TWR’s regular gospel broadcasts to all of Cuba come from over 700 miles away from the Caribbean island of Bonaire and therefore are unaffected by the unrest. But TWR leaders for this region have been hard-pressed to communicate with their Cuban contacts since internet service was sporadically cut off, reportedly to block information coming from outside the country.
“Since its beginning,” said Esteban Larrosa, TWR international director for Latin America and the Caribbean, “our station in Bonaire has played a key role in speaking hope to Cubans in the midst of their hardships, encouraging them to put their faith in the eternal God who overcomes all barriers. Leaders have been trained through radio, churches have been established and many have come to know Jesus listening to our programming. Today, as a simple switched is turned off and internet is cut out, radio keeps being relevant as it crosses all restrictions with the message of the Bible.”
A TWR broadcast partner has rushed to respond to the crisis with special programming. El Faro de Redención (Redemption Lighthouse), sponsored by Haven Ministries, is written and produced for a Cuban audience and is broadcast from Bonaire every weekday. Host Dan Warne said he asked Cuban pastors how the program could most effectively respond to the situation, and their advice was unanimous: Pray. The program going out Friday, July 16, will be a “prayer meeting” called “Pray for Cuba.”
“Through a little ingenuity and perseverance with intermittent internet in the wake of this weekend’s protests, we put out a call for recorded prayers for Cuba to air during this special broadcast, and the response has been overwhelming,” Warne said. “I will say very little myself on the program and instead allow these many prayers sent in from Cuba and around the world to lead the island in a time crying out to the Lord for peace and turning to Jesus, the only hope for lasting change in the human heart.

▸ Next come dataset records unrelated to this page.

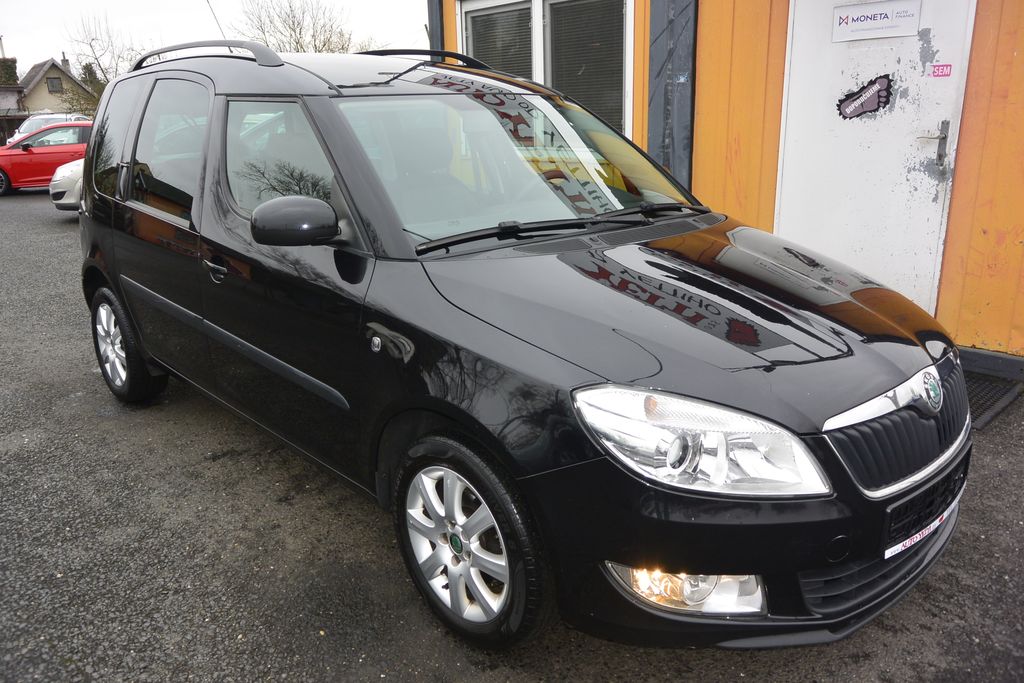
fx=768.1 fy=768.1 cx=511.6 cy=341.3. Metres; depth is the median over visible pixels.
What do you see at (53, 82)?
window
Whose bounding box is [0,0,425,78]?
sky
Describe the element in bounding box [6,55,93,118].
house
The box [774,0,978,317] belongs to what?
white door
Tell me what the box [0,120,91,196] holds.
red car
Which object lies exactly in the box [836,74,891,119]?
sticker
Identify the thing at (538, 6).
window
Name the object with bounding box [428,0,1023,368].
orange building
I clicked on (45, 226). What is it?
asphalt lot
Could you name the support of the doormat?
on the asphalt lot
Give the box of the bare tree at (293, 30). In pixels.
[231,0,356,53]
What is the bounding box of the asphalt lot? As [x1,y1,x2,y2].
[0,186,1023,682]
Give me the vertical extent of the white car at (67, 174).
1.500 m
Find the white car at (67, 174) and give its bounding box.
[49,158,84,211]
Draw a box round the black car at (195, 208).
[72,37,969,654]
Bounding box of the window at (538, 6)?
[451,0,633,130]
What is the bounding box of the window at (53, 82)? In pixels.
[47,77,62,92]
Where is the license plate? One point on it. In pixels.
(906, 544)
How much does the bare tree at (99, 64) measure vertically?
7.607 m
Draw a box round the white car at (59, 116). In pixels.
[4,113,87,143]
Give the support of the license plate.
attached to the black car at (195, 208)
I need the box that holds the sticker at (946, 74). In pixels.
[930,63,952,77]
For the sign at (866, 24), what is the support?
attached to the white door
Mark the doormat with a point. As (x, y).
(984, 395)
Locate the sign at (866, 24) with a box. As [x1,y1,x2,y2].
[832,0,921,41]
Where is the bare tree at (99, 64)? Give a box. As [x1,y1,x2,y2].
[65,12,143,112]
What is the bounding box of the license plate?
[887,499,959,559]
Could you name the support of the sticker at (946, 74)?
attached to the white door
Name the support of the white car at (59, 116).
on the asphalt lot
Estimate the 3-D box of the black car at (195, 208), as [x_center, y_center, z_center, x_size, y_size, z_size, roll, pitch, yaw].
[-0.408,-0.363,3.358,1.745,1.701,4.211,-16,22,-39]
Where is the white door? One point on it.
(914, 142)
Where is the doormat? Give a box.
[964,373,1022,430]

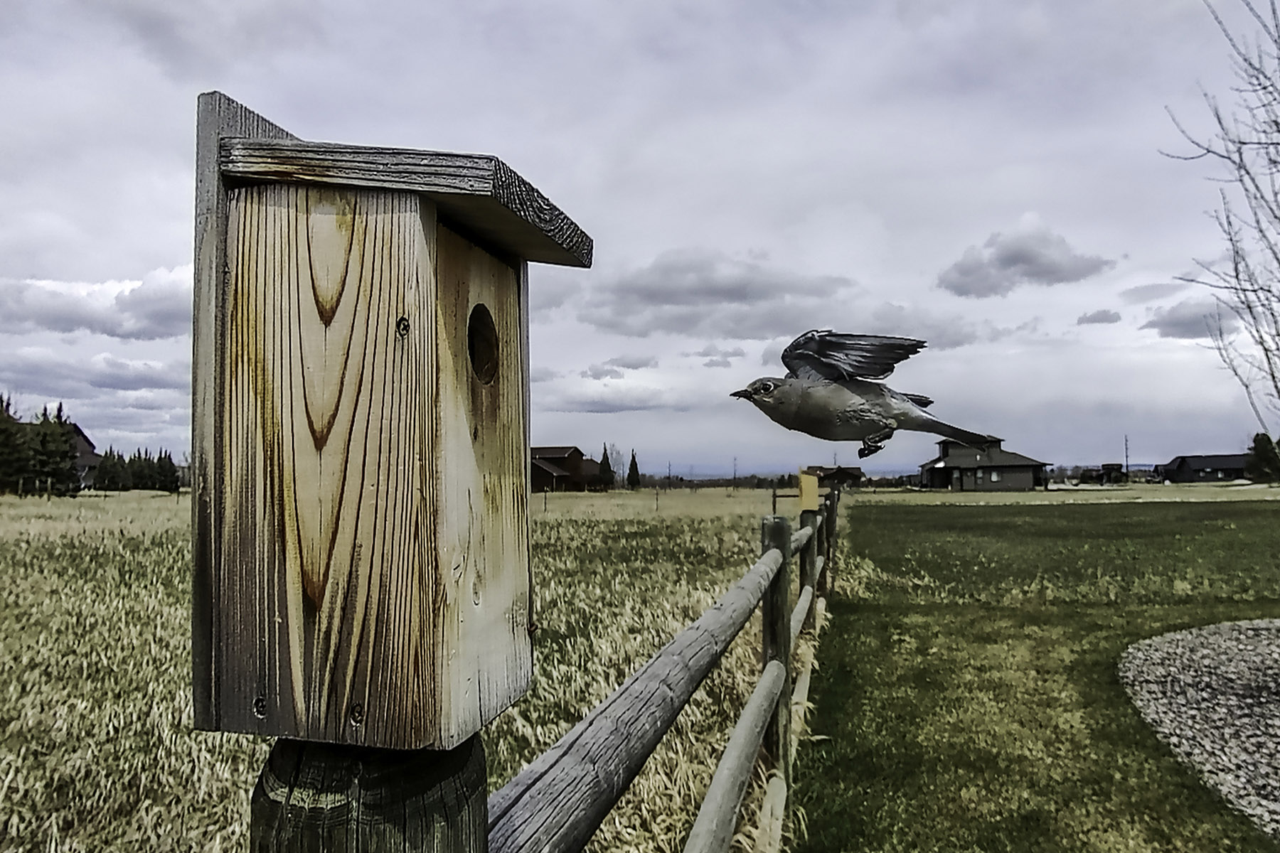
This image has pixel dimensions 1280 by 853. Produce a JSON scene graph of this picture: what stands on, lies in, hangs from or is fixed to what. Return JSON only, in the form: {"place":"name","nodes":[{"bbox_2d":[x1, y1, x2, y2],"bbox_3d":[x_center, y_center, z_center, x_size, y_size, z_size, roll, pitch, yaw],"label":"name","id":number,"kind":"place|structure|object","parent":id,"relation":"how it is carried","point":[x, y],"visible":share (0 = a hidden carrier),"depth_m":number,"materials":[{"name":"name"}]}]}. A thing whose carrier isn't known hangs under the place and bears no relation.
{"place":"outdoors","nodes":[
{"label":"outdoors","id":0,"kind":"place"},
{"bbox_2d":[14,421,103,488],"label":"house","id":1,"kind":"structure","parent":0,"point":[86,449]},
{"bbox_2d":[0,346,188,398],"label":"cloud","id":2,"kind":"structure","parent":0,"point":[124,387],"materials":[{"name":"grey"}]},
{"bbox_2d":[0,266,189,340],"label":"cloud","id":3,"kind":"structure","parent":0,"point":[68,314],"materials":[{"name":"white"}]},
{"bbox_2d":[0,484,786,852],"label":"grass field","id":4,"kind":"structure","parent":0,"point":[53,702],"materials":[{"name":"beige plant"}]},
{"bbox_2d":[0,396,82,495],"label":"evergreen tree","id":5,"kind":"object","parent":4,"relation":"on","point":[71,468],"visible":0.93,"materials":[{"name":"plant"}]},
{"bbox_2d":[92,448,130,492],"label":"evergreen tree","id":6,"kind":"object","parent":4,"relation":"on","point":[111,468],"visible":0.8,"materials":[{"name":"plant"}]},
{"bbox_2d":[86,445,180,493],"label":"tree row","id":7,"kind":"object","parent":4,"relation":"on","point":[111,468],"visible":0.73,"materials":[{"name":"green plant"}]},
{"bbox_2d":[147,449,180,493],"label":"evergreen tree","id":8,"kind":"object","parent":4,"relation":"on","point":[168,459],"visible":0.7,"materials":[{"name":"green plant"}]},
{"bbox_2d":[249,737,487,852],"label":"wooden post","id":9,"kind":"object","parent":4,"relation":"on","point":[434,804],"visible":0.64,"depth_m":0.77,"materials":[{"name":"brown wood"}]},
{"bbox_2d":[193,89,588,754],"bbox_3d":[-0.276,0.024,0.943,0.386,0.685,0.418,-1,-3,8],"label":"birdhouse","id":10,"kind":"object","parent":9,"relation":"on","point":[424,257],"visible":0.97,"depth_m":0.84,"materials":[{"name":"brown wood"}]},
{"bbox_2d":[597,443,613,488],"label":"evergreen tree","id":11,"kind":"object","parent":4,"relation":"on","point":[604,459],"visible":0.84,"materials":[{"name":"green plant"}]},
{"bbox_2d":[605,443,627,483],"label":"bare tree","id":12,"kind":"object","parent":4,"relation":"on","point":[617,456],"visible":0.75,"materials":[{"name":"plant"}]},
{"bbox_2d":[626,448,640,489],"label":"evergreen tree","id":13,"kind":"object","parent":4,"relation":"on","point":[632,466],"visible":0.88,"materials":[{"name":"plant"}]},
{"bbox_2d":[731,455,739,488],"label":"utility pole","id":14,"kind":"object","parent":4,"relation":"on","point":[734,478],"visible":0.88,"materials":[{"name":"brown wood"}]},
{"bbox_2d":[530,446,603,491],"label":"house","id":15,"kind":"structure","parent":0,"point":[547,471],"materials":[{"name":"brown"}]},
{"bbox_2d":[537,378,689,414],"label":"cloud","id":16,"kind":"structure","parent":0,"point":[589,409],"materials":[{"name":"white"}]},
{"bbox_2d":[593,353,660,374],"label":"cloud","id":17,"kind":"structure","parent":0,"point":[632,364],"materials":[{"name":"grey"}]},
{"bbox_2d":[0,0,1273,477],"label":"sky","id":18,"kind":"structure","parent":0,"point":[219,75],"materials":[{"name":"grey"}]},
{"bbox_2d":[726,329,997,458],"bbox_3d":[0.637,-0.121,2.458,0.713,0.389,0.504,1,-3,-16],"label":"bird","id":19,"kind":"object","parent":18,"relation":"in","point":[860,412],"visible":0.95,"depth_m":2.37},
{"bbox_2d":[578,247,859,338],"label":"cloud","id":20,"kind":"structure","parent":0,"point":[677,302],"materials":[{"name":"grey"}]},
{"bbox_2d":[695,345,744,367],"label":"cloud","id":21,"kind":"structure","parent":0,"point":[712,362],"materials":[{"name":"grey"}]},
{"bbox_2d":[630,461,920,481],"label":"distant hill","id":22,"kind":"structure","parent":0,"point":[797,471],"materials":[{"name":"grey"}]},
{"bbox_2d":[803,465,864,488],"label":"house","id":23,"kind":"structure","parent":0,"point":[825,476],"materials":[{"name":"brown"}]},
{"bbox_2d":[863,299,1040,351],"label":"cloud","id":24,"kind":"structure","parent":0,"point":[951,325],"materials":[{"name":"grey"}]},
{"bbox_2d":[918,434,1051,490],"label":"house","id":25,"kind":"structure","parent":0,"point":[1025,483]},
{"bbox_2d":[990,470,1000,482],"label":"window","id":26,"kind":"structure","parent":25,"relation":"in","point":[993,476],"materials":[{"name":"white"}]},
{"bbox_2d":[935,217,1115,298],"label":"cloud","id":27,"kind":"structure","parent":0,"point":[1022,262],"materials":[{"name":"grey"}]},
{"bbox_2d":[784,495,1279,852],"label":"lawn","id":28,"kind":"structure","parent":0,"point":[1233,510],"materials":[{"name":"green plant"}]},
{"bbox_2d":[1118,619,1279,837],"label":"gravel bed","id":29,"kind":"object","parent":28,"relation":"on","point":[1248,648],"visible":0.87,"depth_m":5.01,"materials":[{"name":"grey gravel"}]},
{"bbox_2d":[1163,0,1279,428],"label":"bare tree","id":30,"kind":"object","parent":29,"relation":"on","point":[1273,377],"visible":0.99,"depth_m":7.56,"materials":[{"name":"plant"}]},
{"bbox_2d":[1075,308,1121,325],"label":"cloud","id":31,"kind":"structure","parent":0,"point":[1116,317],"materials":[{"name":"grey"}]},
{"bbox_2d":[1078,462,1127,483],"label":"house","id":32,"kind":"structure","parent":0,"point":[1103,466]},
{"bbox_2d":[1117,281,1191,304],"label":"cloud","id":33,"kind":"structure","parent":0,"point":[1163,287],"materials":[{"name":"grey"}]},
{"bbox_2d":[1139,298,1239,339],"label":"cloud","id":34,"kind":"structure","parent":0,"point":[1168,324],"materials":[{"name":"grey"}]},
{"bbox_2d":[1155,453,1250,483],"label":"house","id":35,"kind":"structure","parent":0,"point":[1216,459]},
{"label":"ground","id":36,"kind":"structure","parent":0},
{"bbox_2d":[487,490,843,852],"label":"wooden fence","id":37,"kind":"object","parent":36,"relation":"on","point":[647,670],"visible":0.83,"depth_m":1.93,"materials":[{"name":"wood"}]},
{"bbox_2d":[797,470,819,510],"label":"birdhouse","id":38,"kind":"object","parent":37,"relation":"attached to","point":[810,483],"visible":0.92,"depth_m":6.59,"materials":[{"name":"yellow"}]},
{"bbox_2d":[1122,434,1130,478],"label":"utility pole","id":39,"kind":"object","parent":36,"relation":"on","point":[1126,444],"visible":0.8,"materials":[{"name":"brown wood"}]},
{"bbox_2d":[1244,432,1279,483],"label":"tree","id":40,"kind":"object","parent":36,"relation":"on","point":[1261,451],"visible":0.96,"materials":[{"name":"green plant"}]}
]}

That’s what changes a nation.”
The following week, El Faro will feature a series called “We Will Not Fear” with “themes from Scripture addressing the promises of God and his faithfulness in the past which ground our hope in present suffering.”
The Baptist Convention Association of West Cuba issued a statement on Thursday, July 16, expressing “pain and condolence” for people harmed in the turmoil, concern for military people (and their worried parents) who “may be assigned to intervene against their will in the confrontations,” and the rejection of all violence and vandalism.
The board of directors also called for all sides to end the incitement of confrontation; for the recognition that people have the right to express their ideas in a civil, orderly and decent way; for the authorities to hear “the legitimate cry of the people”; for citizens “demonstrating peacefully” to not be detained and prosecuted; and for Cubans regardless of their position to refrain from violence.
“Dear brothers and sisters, these are times to exercise love of neighbor, Christian unity, the spirit of service, mercy and peace, of which we find a full example in our Lord Jesus Christ,” the statement read.